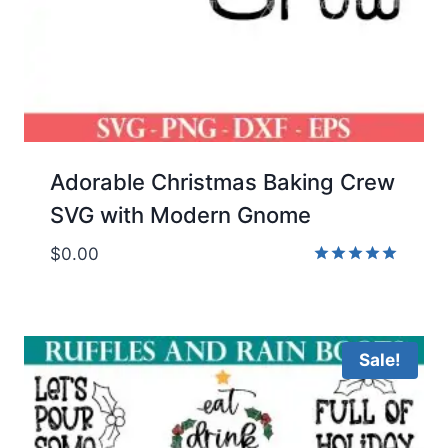
Adorable Christmas Baking Crew
SVG with Modern Gnome
$
0.00
Rated
5.00
out of 5
Sale!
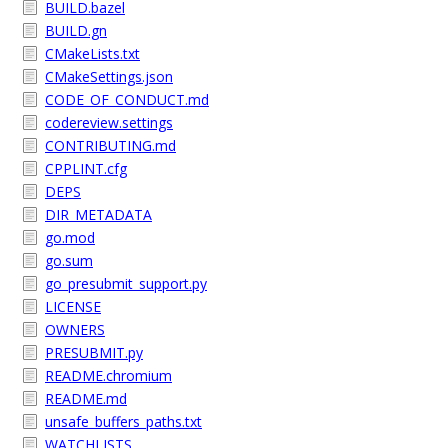
BUILD.bazel
BUILD.gn
CMakeLists.txt
CMakeSettings.json
CODE_OF_CONDUCT.md
codereview.settings
CONTRIBUTING.md
CPPLINT.cfg
DEPS
DIR_METADATA
go.mod
go.sum
go_presubmit_support.py
LICENSE
OWNERS
PRESUBMIT.py
README.chromium
README.md
unsafe_buffers_paths.txt
WATCHLISTS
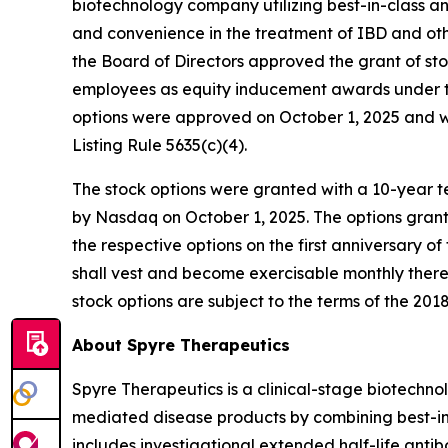
biotechnology company utilizing best-in-class a
and convenience in the treatment of IBD and o
the Board of Directors approved the grant of st
employees as equity inducement awards under th
options were approved on October 1, 2025 and 
Listing Rule 5635(c)(4).
The stock options were granted with a 10-year te
by Nasdaq on October 1, 2025. The options grant
the respective options on the first anniversary o
shall vest and become exercisable monthly therea
stock options are subject to the terms of the 2018
About Spyre Therapeutics
Spyre Therapeutics is a clinical-stage biotech
mediated disease products by combining best-in-
includes investigational extended half-life antib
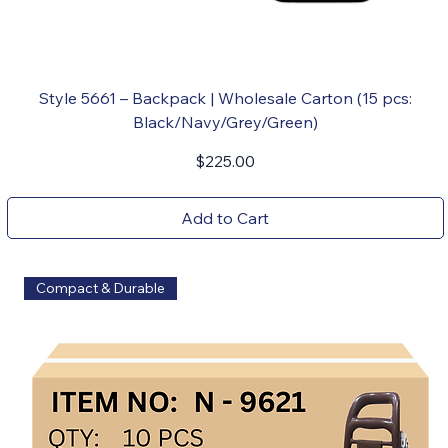
Style 5661 – Backpack | Wholesale Carton (15 pcs:
Black/Navy/Grey/Green)
Price
$225.00
Add to Cart
Compact & Durable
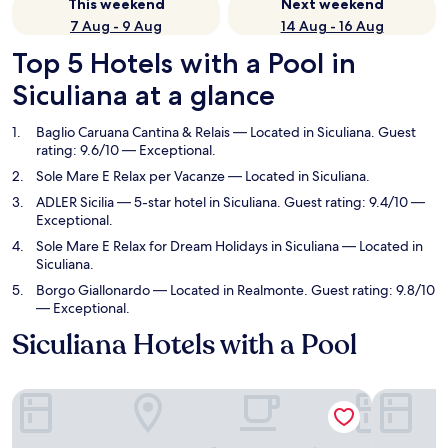
This weekend
Next weekend
7 Aug - 9 Aug
14 Aug - 16 Aug
Top 5 Hotels with a Pool in
Siculiana at a glance
Baglio Caruana Cantina & Relais
— Located in Siculiana. Guest
rating: 9.6/10 — Exceptional.
Sole Mare E Relax per Vacanze
— Located in Siculiana.
ADLER Sicilia
— 5-star hotel in Siculiana. Guest rating: 9.4/10 —
Exceptional.
Sole Mare E Relax for Dream Holidays in Siculiana
— Located in
Siculiana.
Borgo Giallonardo
— Located in Realmonte. Guest rating: 9.8/10
— Exceptional.
Siculiana Hotels with a Pool
Baglio Caruana Cantina & Relais
Sole Mare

··········

Please reproduce, exactly and only, the lines from the line containing "The stock options" through the last line of the material above, minus any pictures.

The stock options were granted with a 10-year te
by Nasdaq on October 1, 2025. The options grant
the respective options on the first anniversary o
shall vest and become exercisable monthly therea
stock options are subject to the terms of the 2018
About Spyre Therapeutics
Spyre Therapeutics is a clinical-stage biotech
mediated disease products by combining best-in-
includes investigational extended half-life antib
Style 5661 – Backpack | Wholesale Carton (15 pcs:
Black/Navy/Grey/Green)
Price
$225.00
Add to Cart
Compact & Durable
This weekend
Next weekend
7 Aug - 9 Aug
14 Aug - 16 Aug
Top 5 Hotels with a Pool in
Siculiana at a glance
Baglio Caruana Cantina & Relais
— Located in Siculiana. Guest
rating: 9.6/10 — Exceptional.
Sole Mare E Relax per Vacanze
— Located in Siculiana.
ADLER Sicilia
— 5-star hotel in Siculiana. Guest rating: 9.4/10 —
Exceptional.
Sole Mare E Relax for Dream Holidays in Siculiana
— Located in
Siculiana.
Borgo Giallonardo
— Located in Realmonte. Guest rating: 9.8/10
— Exceptional.
Siculiana Hotels with a Pool
Baglio Caruana Cantina & Relais
Sole Mare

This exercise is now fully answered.